Gericht: Hessischer Verwaltungsgerichtshof
Beschluss verkündet am 20.08.2002
Aktenzeichen: 1 TG 1229/02
Rechtsgebiete: GG, HV, HRiG, HBG, HGlG


Vorschriften:

GG Art. 33 Abs. 2
HV Art. 134
HRiG § 2
HRiG § 7 Abs. 1
HBG § 8 Abs. 1
HBG § 19 Abs. 2 Satz 1 Nr. 3
HGlG § 10 Abs. 1
Das landesbeamtenrechtliche Verbot der Beförderung innerhalb von zwei Jahren vor Erreichen der Altersgrenze gilt entsprechend für die Übertragung von Richterämtern mit höherem Endgrundgehalt als demjenigen des Eingangsamtes.
Hessischer Verwaltungsgerichtshof Beschluss

1. Senat

1 TG 1229/02

In dem Verwaltungsstreitverfahren

wegen Ernennung zur Vorsitzenden Richterin/zum Vorsitzenden Richter am

hat der Hessische Verwaltungsgerichtshof - 1. Senat - durch

Vorsitzenden Richter am Hess. VGH Kittelmann, Richter am Hess. VGH Thorn, Richter am Hess. VGH Dr. Bark

am 20. August 2002 beschlossen:

Tenor:

Die Beschwerde des Antragsgegners gegen den Beschluss des Verwaltungsgerichts Darmstadt vom 16. April 2002 - 1 G 2579/01 (3) - wird zurückgewiesen.
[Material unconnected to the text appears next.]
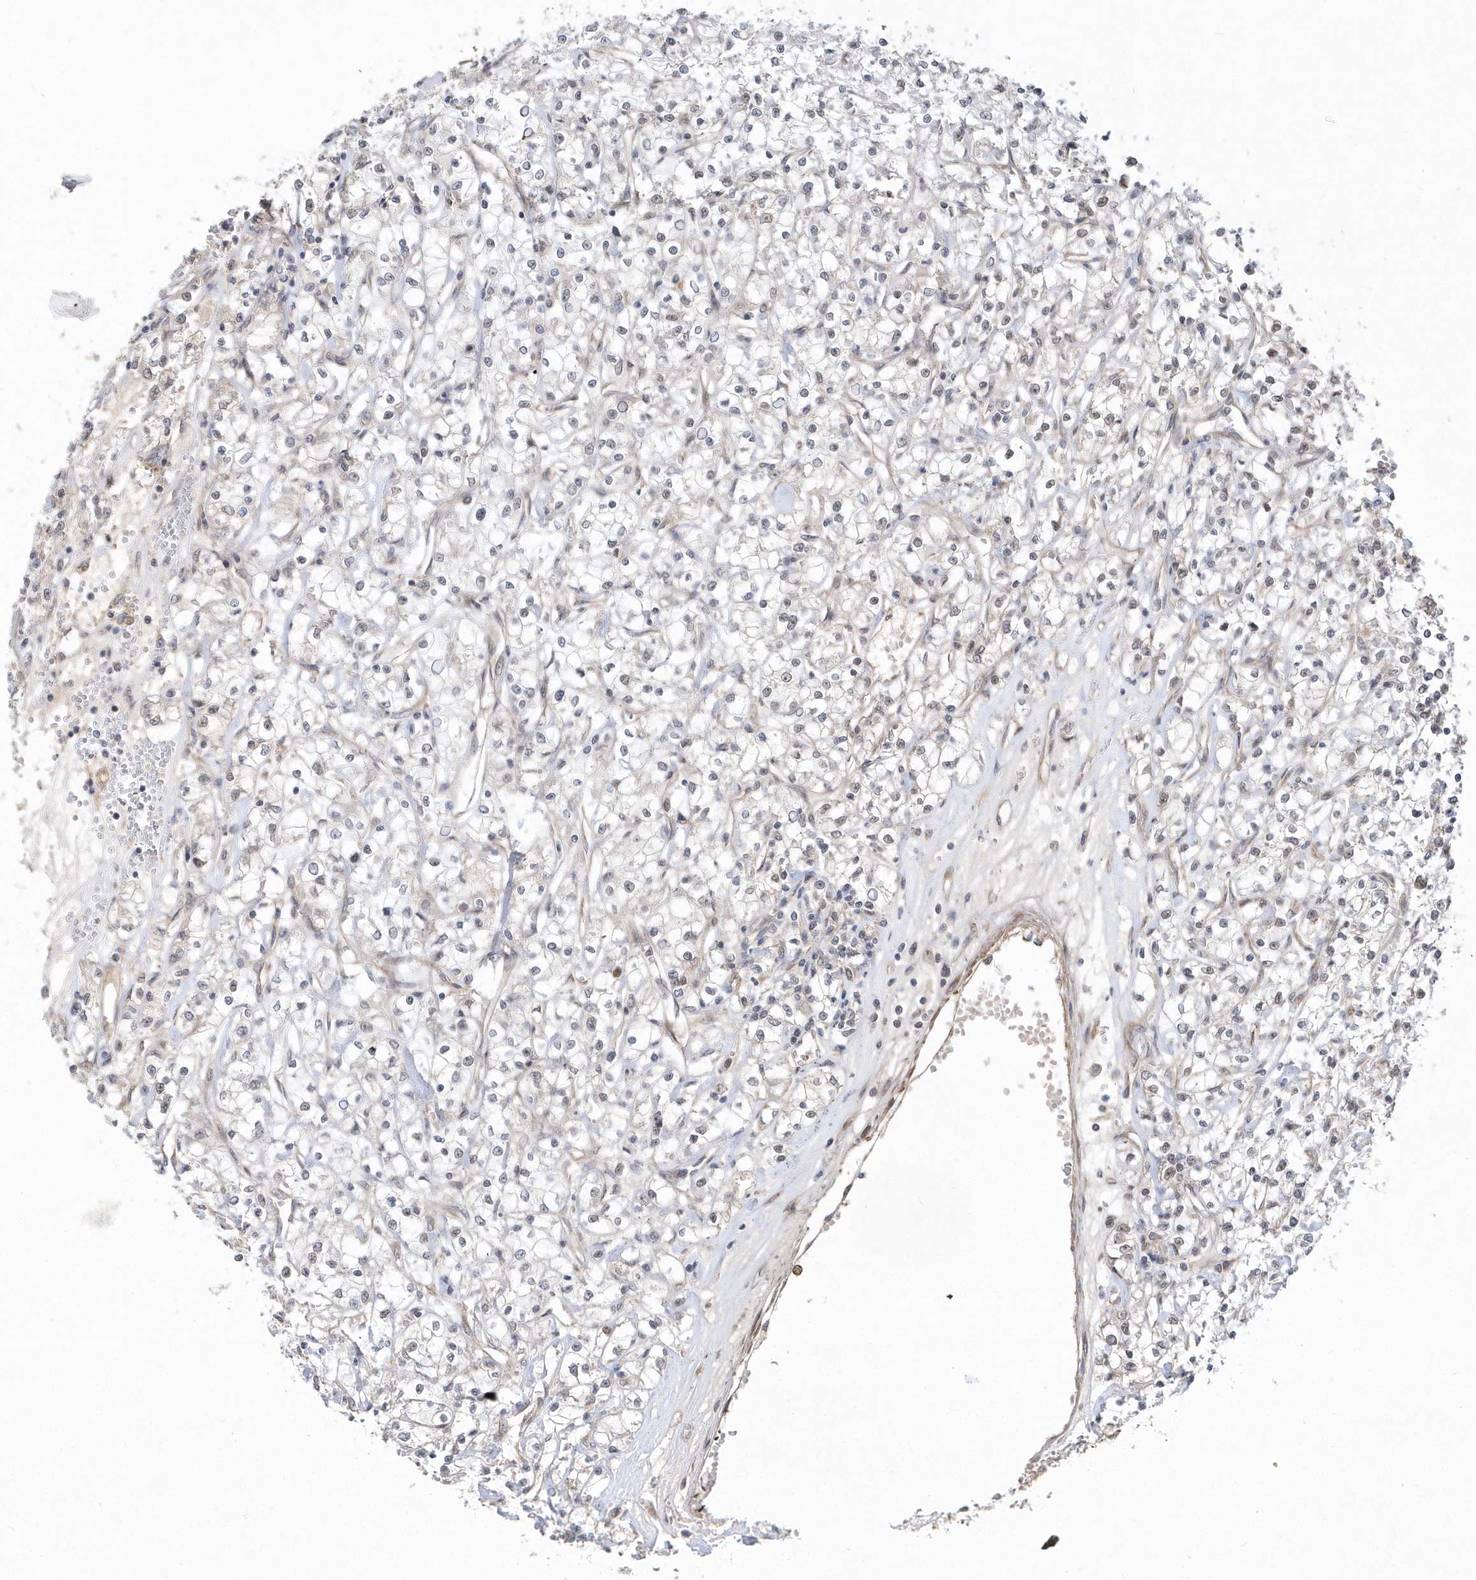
{"staining": {"intensity": "negative", "quantity": "none", "location": "none"}, "tissue": "renal cancer", "cell_type": "Tumor cells", "image_type": "cancer", "snomed": [{"axis": "morphology", "description": "Adenocarcinoma, NOS"}, {"axis": "topography", "description": "Kidney"}], "caption": "Human renal adenocarcinoma stained for a protein using IHC demonstrates no positivity in tumor cells.", "gene": "MXI1", "patient": {"sex": "female", "age": 59}}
Der Antragsgegner hat die Kosten des Beschwerdeverfahrens zu tragen. Außergerichtliche Kosten des Beigeladenen sind nicht erstattungsfähig.
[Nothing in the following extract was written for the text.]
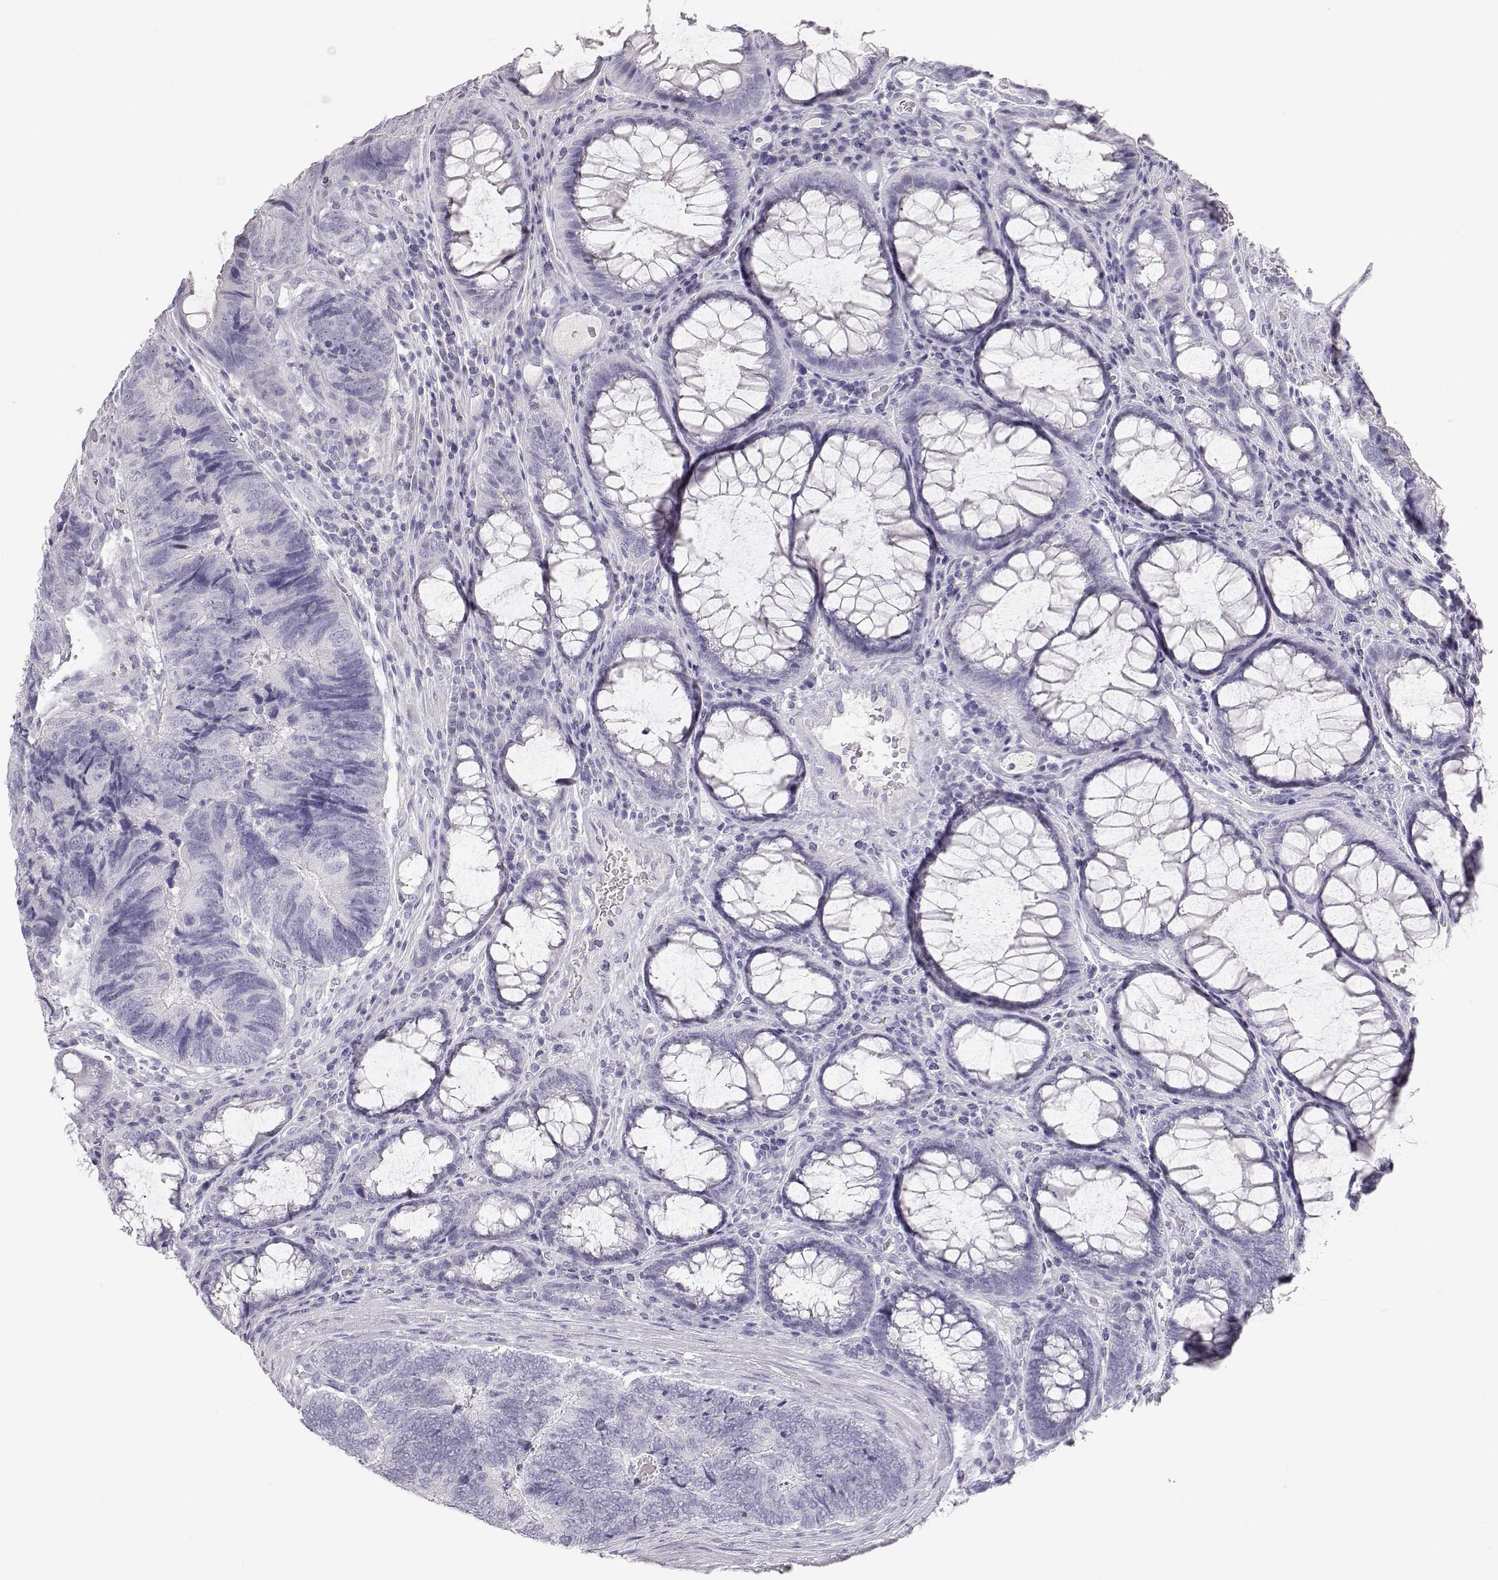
{"staining": {"intensity": "negative", "quantity": "none", "location": "none"}, "tissue": "colorectal cancer", "cell_type": "Tumor cells", "image_type": "cancer", "snomed": [{"axis": "morphology", "description": "Adenocarcinoma, NOS"}, {"axis": "topography", "description": "Colon"}], "caption": "IHC of human colorectal adenocarcinoma displays no staining in tumor cells. (Brightfield microscopy of DAB immunohistochemistry at high magnification).", "gene": "KRTAP16-1", "patient": {"sex": "female", "age": 67}}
Der Wert des Streitgegenstandes wird für das Beschwerdeverfahren auf 13.843,23 € festgesetzt.

Gründe:

Die Beschwerde bleibt ohne Erfolg.

Das Verwaltungsgericht hat dem Antragsgegner zu Recht im Wege der einstweiligen Anordnung vorläufig untersagt, den Beigeladenen bei der Besetzung der Stelle eines Vorsitzenden Richters/einer Vorsitzenden Richterin am ... der Antragstellerin vorzuziehen. Die vom Hessischen Minister der Justiz am 8. Oktober 2001 gebilligte Auswahlentscheidung zu Gunsten des Beigeladenen verletzt die Antragstellerin in ihrem Bewerbungsverfahrensrecht, das nach ständiger Rechtsprechung des Senats (vgl. Beschlüsse des Senats vom 2. Juli 1996 - 1 TG 1445/96 - HessVGRspr. 1996, 92 = NVwZ 1997, 615 m. w. N. sowie zuletzt vom 11. Juni 2002 - 1 TG 812/02 -) auch bei der Auswahl zwischen Bewerberinnen und Bewerbern um ein Richteramt mit höherem Endgrundgehalt als demjenigen des Eingangsamtes zu beachten ist.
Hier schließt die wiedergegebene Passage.